Parlando de La vera vita di Sebastian Knight, apparso per la prima volta in inglese nel 1941, mi limiterò a dire che il libro, nella finzione narrativa, è la biografia (meglio: il tentativo di ricostruire una biografia), scritta dal fratellastro, di Sebastian Knight, scrittore di origini russe scomparso prematuramente. Tentativo non riuscito, si potrebbe aggiungere, ma si cadrebbe nell’errore di voler applicare a Nabokov le restrizioni tipiche di un linguaggio codificato; quelle imposte, cioè, da un discorso sulla vita di un artista che si vuole intriso di date, luoghi, riferimenti. Riportati — più che raccontati — con la maggior precisione possibile.
Ciò che a Nabokov interessa, però, è piuttosto il resoconto (che il fratellastro narra in prima persona) di un tentativo letterario frustrato sul nascere da notizie mancanti o spurie, da persone e luoghi evanescenti, da circostanze che mettono quasi sempre fuori strada. Con la conseguenza non irrilevante che il libro, da presunta biografia di un parente conosciuto appena, finisce col diventare progressivamente, e inconsapevolmente, una sorta di autobiografia in fieri, somma di frammenti sedimentati nel corso di un continuo fluire interiore, dai luoghi della memoria al ricordo delle occasioni mancate.
Ecco, allora, che le vite distinte dei fratellastri russi sembrano spesso intersecarsi e sovrapporsi, in un continuo gioco di specchi, fino ad appaiarsi l’una di fianco all’altra quasi come vite parallele, “allitterative” perché percorse da una reciproca ammirazione, da una familiare assonanza, da una latente volontà di contatto e dialogo. Si legge in un passo di Oggetti smarriti, romanzo di Knight: «La vita con te è stata incantevole — e quando dico “incantevole” intendo canti e voli e viole, e quella morbida, rosea “v” nel mezzo, e quelle sillabe sulle quali si curvava indugiando la tua lingua. La nostra vita insieme è stata allitterativa, e quando penso a tutte le piccole cose destinate a morire, ora che non le possiamo più condividere, sento come se fossimo morti anche noi. E forse lo siamo.» Si sta parlando del testo di una lettera d’amore, in queste righe, ma il concetto contenuto nella seconda frase funziona benissimo anche nel caso dei due fratellastri: l’uno defunto, l’altro all’inseguimento di un’esistenza — quella di Sebastian, ma in fondo anche la propria — quasi perduta.

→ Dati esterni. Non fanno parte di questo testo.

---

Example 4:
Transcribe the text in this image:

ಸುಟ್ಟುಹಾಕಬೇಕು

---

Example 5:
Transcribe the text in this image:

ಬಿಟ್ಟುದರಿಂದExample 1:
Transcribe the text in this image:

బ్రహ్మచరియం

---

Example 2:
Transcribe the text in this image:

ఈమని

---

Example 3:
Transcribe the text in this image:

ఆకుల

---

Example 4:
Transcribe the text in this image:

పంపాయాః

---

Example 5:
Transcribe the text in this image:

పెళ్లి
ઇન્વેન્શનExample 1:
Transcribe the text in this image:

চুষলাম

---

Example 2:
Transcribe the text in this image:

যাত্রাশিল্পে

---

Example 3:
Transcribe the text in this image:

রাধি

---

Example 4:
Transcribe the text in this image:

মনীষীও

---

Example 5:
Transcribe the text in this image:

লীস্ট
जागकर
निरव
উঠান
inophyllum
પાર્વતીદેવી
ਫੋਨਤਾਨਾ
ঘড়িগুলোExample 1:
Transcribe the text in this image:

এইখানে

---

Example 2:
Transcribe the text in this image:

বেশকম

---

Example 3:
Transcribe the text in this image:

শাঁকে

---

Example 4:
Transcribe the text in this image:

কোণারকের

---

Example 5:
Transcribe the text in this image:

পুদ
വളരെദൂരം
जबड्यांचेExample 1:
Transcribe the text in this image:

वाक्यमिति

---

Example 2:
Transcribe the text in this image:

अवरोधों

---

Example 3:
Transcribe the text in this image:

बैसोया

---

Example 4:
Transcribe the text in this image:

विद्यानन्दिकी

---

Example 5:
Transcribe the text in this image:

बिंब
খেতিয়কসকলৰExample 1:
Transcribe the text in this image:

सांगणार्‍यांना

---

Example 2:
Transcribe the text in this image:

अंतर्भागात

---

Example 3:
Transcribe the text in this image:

Ma torniamo allo stile. Giorgio Manganelli, nel saggio Mistificazione e incantesimo — apparso nel 1980 sul Corriere della Sera e posto successivamente in calce all’edizione Adelphi —, definisce così La vera vita di Sebastian Knight: «Questo libro breve e “leggero” — pare avere la consistenza del sughero — è, in realtà, un libro astutamente ambizioso; il suo obiettivo a me sembra quello di costruire un tessuto di parole — mi ripugna chiamarlo “romanzo” — attorno a un punto vuoto, un’assenza, un luogo mentale, indefinibile». Ed è sufficiente fermarsi per un attimo sulla prima parte della citazione da Oggetti smarriti — basata su un gioco di parole, assonanze e allusioni linguistiche del tutto sterile e autoreferenziale (come non ricordare l’attacco di Lolita?) — per rendersi conto che una simile interpretazione risulta davvero illuminante. Soprattutto, Manganelli coglie nel segno quando parla di un discorso intorno al “vuoto”. È proprio il vuoto, infatti, a configurarsi come materia di narrazione primaria del «tessuto di parole» nabokoviano, quell’assenza incolmabile che trasuda da ogni singola pagina del racconto, e intorno alla quale s’imperniano tutti gli episodi fondamentali.
Così “funziona”, ad esempio, per la scena finale del libro, con la veglia notturna del fratello ad una persona sbagliata. E lo stesso vale per la visita di Sebastian a Roquebrune, la cittadina dov’è morta, anni prima, la madre. Dopo un’immersione quasi mistica nel luogo dove crede che lei abbia trascorso gli ultimi istanti, e un colloquio silenzioso con i fiori i profumi e i colori che l’avrebbero accolta a sé, la verità si scopre nello spazio di un “a capo”: «Alcuni mesi dopo, a Londra, mi capitò di incontrare un cugino di mia madre. La piega della conversazione mi portò a parlare della mia visita al luogo in cui lei era morta. “Oh”, disse “ma era l’altra Roquebrune, quella nel Var”». È una verità gelida, spietata, che mette in risalto il contrasto tra una dimensione interiore intima e immaginativa e un mondo, per così dire, “di soli pieni”, inesorabile e cinico nella sua compiutezza.